The new bottleneck is the storage of the mapping from ID to storage server.
- We can reach about 100 TB drive ÷ (64 bits ID + 32 bits index of storage server) = 8 trillion images (ignoring the overhead of storing into SST files).
- The death of the drive causes complete loss of the data, and it is still at an AFR of 0.7%.
We can mitigate the latter through backups. If we do them every B hours, get P posts per hour and recover in R hours, we will lose 0.7 × (B + R) × P ÷ (P × 8760) percent of posts a year (eg. a 99.9999% SLA for hourly backups with 100 posts per second and 2-minute recovery). Streaming replication can get our SLA very high.
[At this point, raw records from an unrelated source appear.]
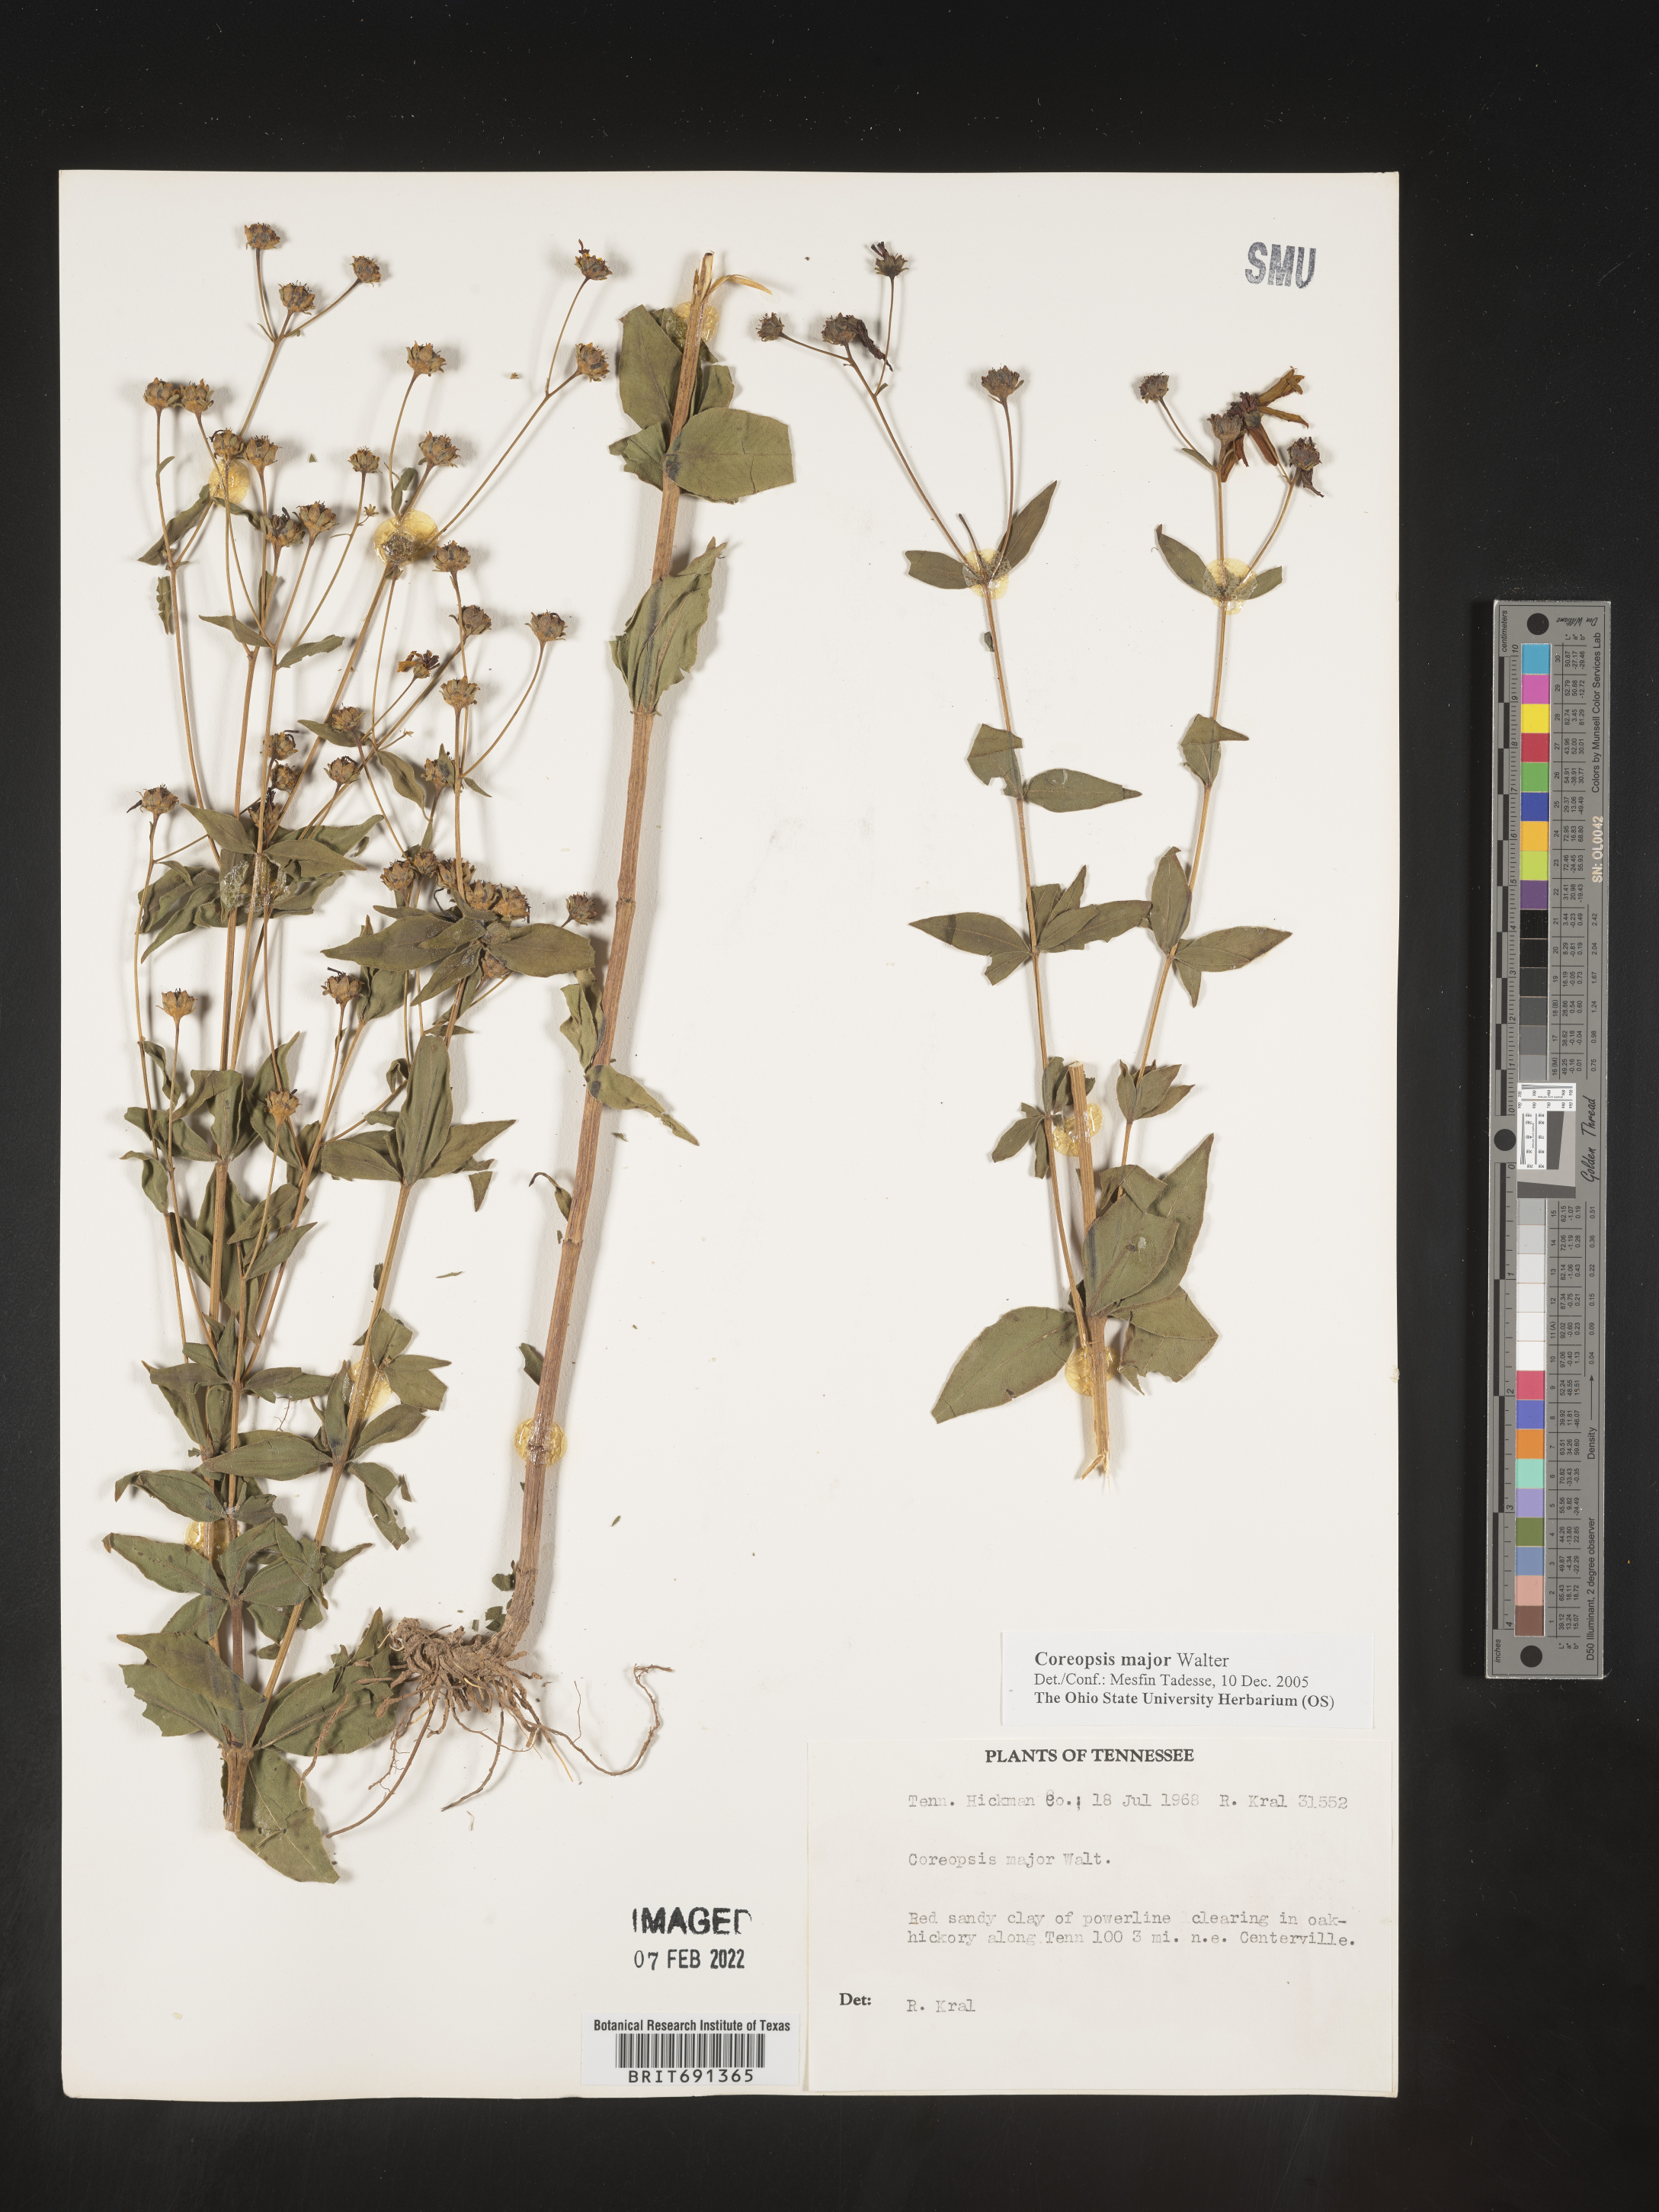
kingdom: Plantae
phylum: Tracheophyta
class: Magnoliopsida
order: Asterales
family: Asteraceae
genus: Coreopsis
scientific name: Coreopsis major
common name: Forest tickseed
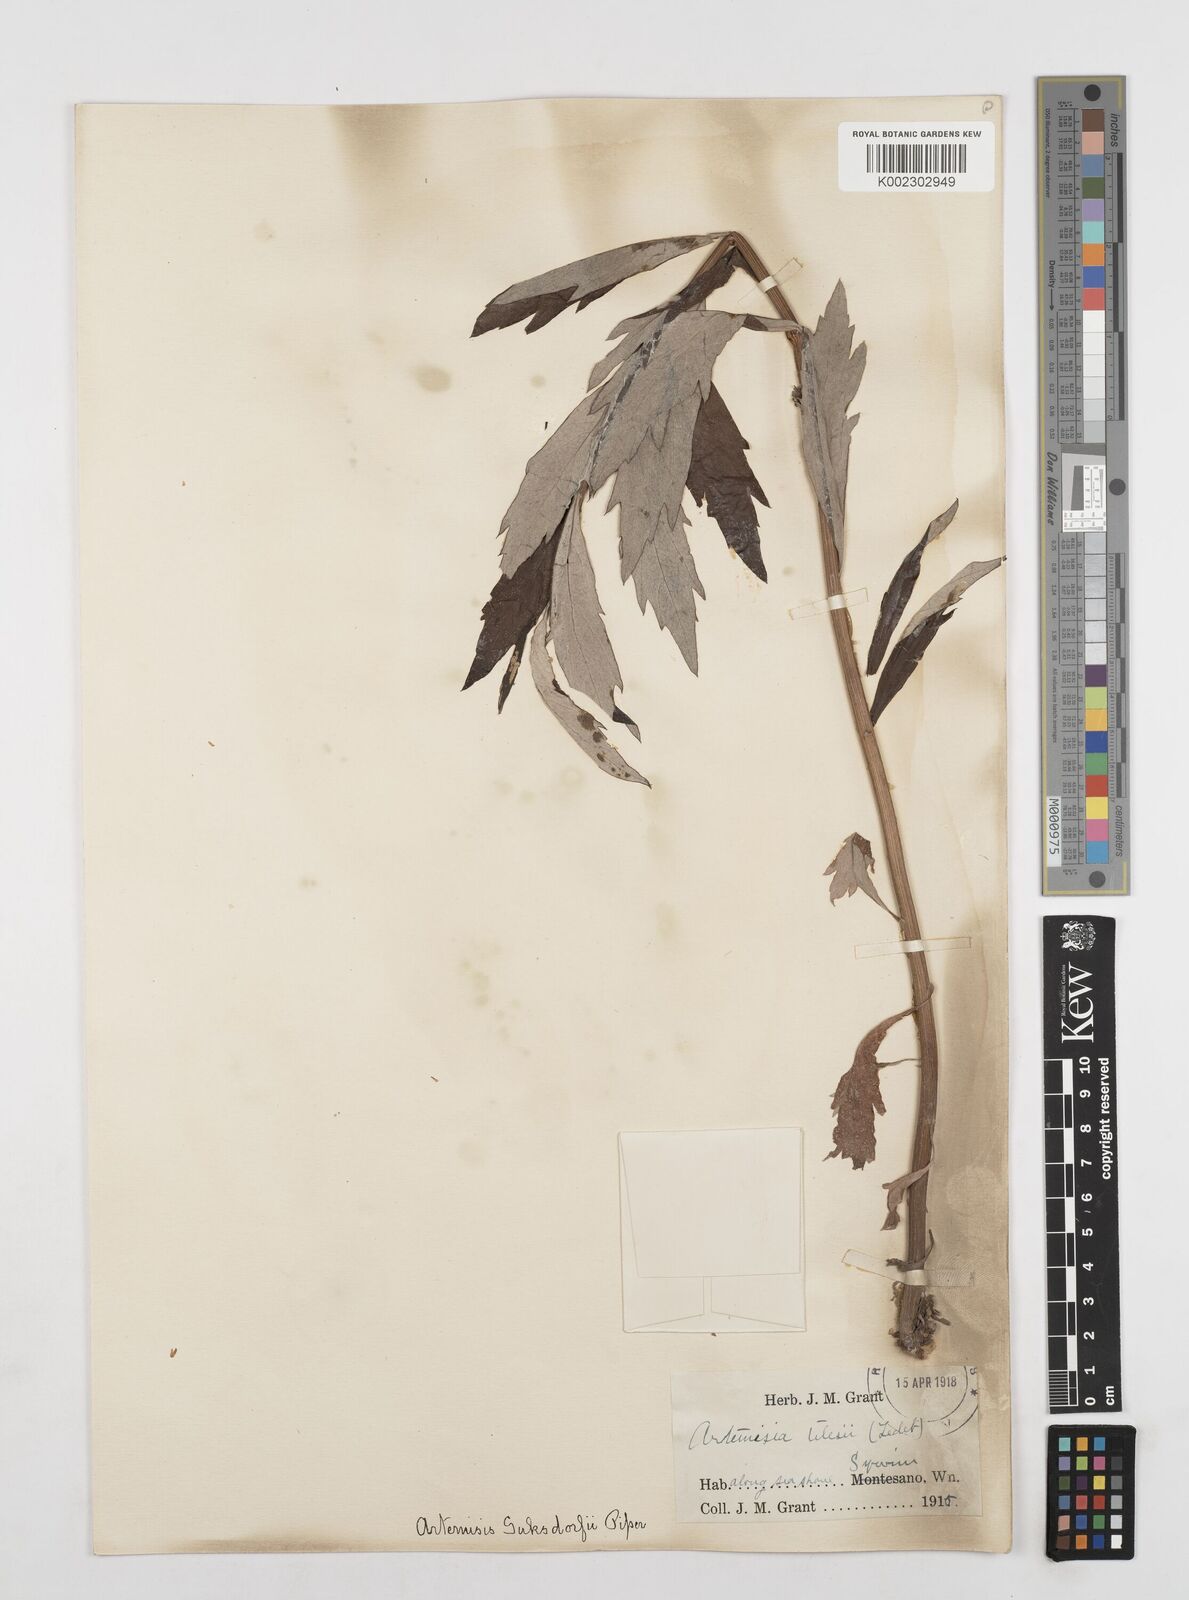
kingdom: Plantae
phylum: Tracheophyta
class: Magnoliopsida
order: Asterales
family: Asteraceae
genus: Artemisia
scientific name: Artemisia douglasiana
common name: Northwest mugwort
Individual storage servers can also fail, so we can replicate: we save images to two servers in parallel, and we fetch it from the first server that is not dead. The probability that any two replicas die within the time it takes to rereplicate (say, 1h) is very low, 1-(1-8×10^-7)^I (where I is the number of images), but at a million images, a loss is as likely as a coin toss. Trireplication brings it down to 1-(1-6×10^-13)^I; you need a trillion images for a loss to again be a coin toss.
(Another issue is that of bitrot. A solution used in GFS (Google File System) is to check for corruption by computing a checksum, and fetching from one of the other two replicas if it doesn't match the stored checksum. Its successor Colossus doesn't trireplicate, but stores a replica off-site and a Reed-Solomon erasure code on a separate server in the datacenter. If a corruption is found, the data is replaced by its remote replica.)
The new bottleneck is the throughput of image posts, since they all go through a single server. Write frequency reaches 100 kHz in some benchmarks.
To solve that, we rely on a distributed key-value store, such as etcd or FoundationDB, which distribute writes through automatic segmentation of the key space into chunks each assigned to a server, and through coordination of that repartition and of writes by using Paxos or Raft (two similar consensus algorithms).
Since there is no longer a single writer, we can no longer generate IDs by incrementing a counter. We can solve this by generating 64-bit IDs that are the bitwise concatenation of the 32-bit ID of the master server and a 32-bit counter incremented on that server.
The write latency goes up a bit because the consensus algorithm typically requires two round trips between the servers (1 ms).
From then on, the next bottleneck is the gateway server your client is connected to: it has a limit in the number of concurrent requests it supports (the C10k problem). It can probably handle 10k concurrent requests, and each request takes 10 ms, which computes to a request frequency of 1 MHz.
We can change the requirements to have the gateway redirect you to a random master server, which ultimately will be bottlenecked by the fact that coordination of the distributed key-value store requires all servers to keep some information about all other servers. That coordination also has hidden costs beyond thousands of master servers relating to gossip protocols, clock skew, and datacenter management.
At that point, we can store on the order of 1k servers × 100 TB ÷ (64-bit ID + 3 × 32-bit storage server ID) = 5 quadrillion images. The storage servers can still hold them with a 32-bit ID: their limit is at 2^32 servers × 100 TB ÷ 1 MB = 42 quadrillion images.
The next step is then to use a Distributed Hash Table (DHT), wherein each server (and client) only need to know a subset of all servers, and they get the value of a key typically in log(N) hops, where N is the number of servers. The latency is then at 10 + log(N) × L ms (with L the average latency between two servers: 1 ms within a city, but it rises up fast when going to other cities).
At that point, since serveurs are no longer assigned an incrementing ID, image IDs are randomly generated, typically 128 bits (UUID), or obtained by hashing the image (content-addressing).
This is the design used by most object stores, such as S3, Ceph, GlusterFS, Bittorrent, or IPFS, and related databases, such as Cassandra and Dynamo.
Then we reach the limit of Earth's surface area. The problem then involves the severe latency of interplanetary communication (13 minutes on average for light from Earth to reach Mars).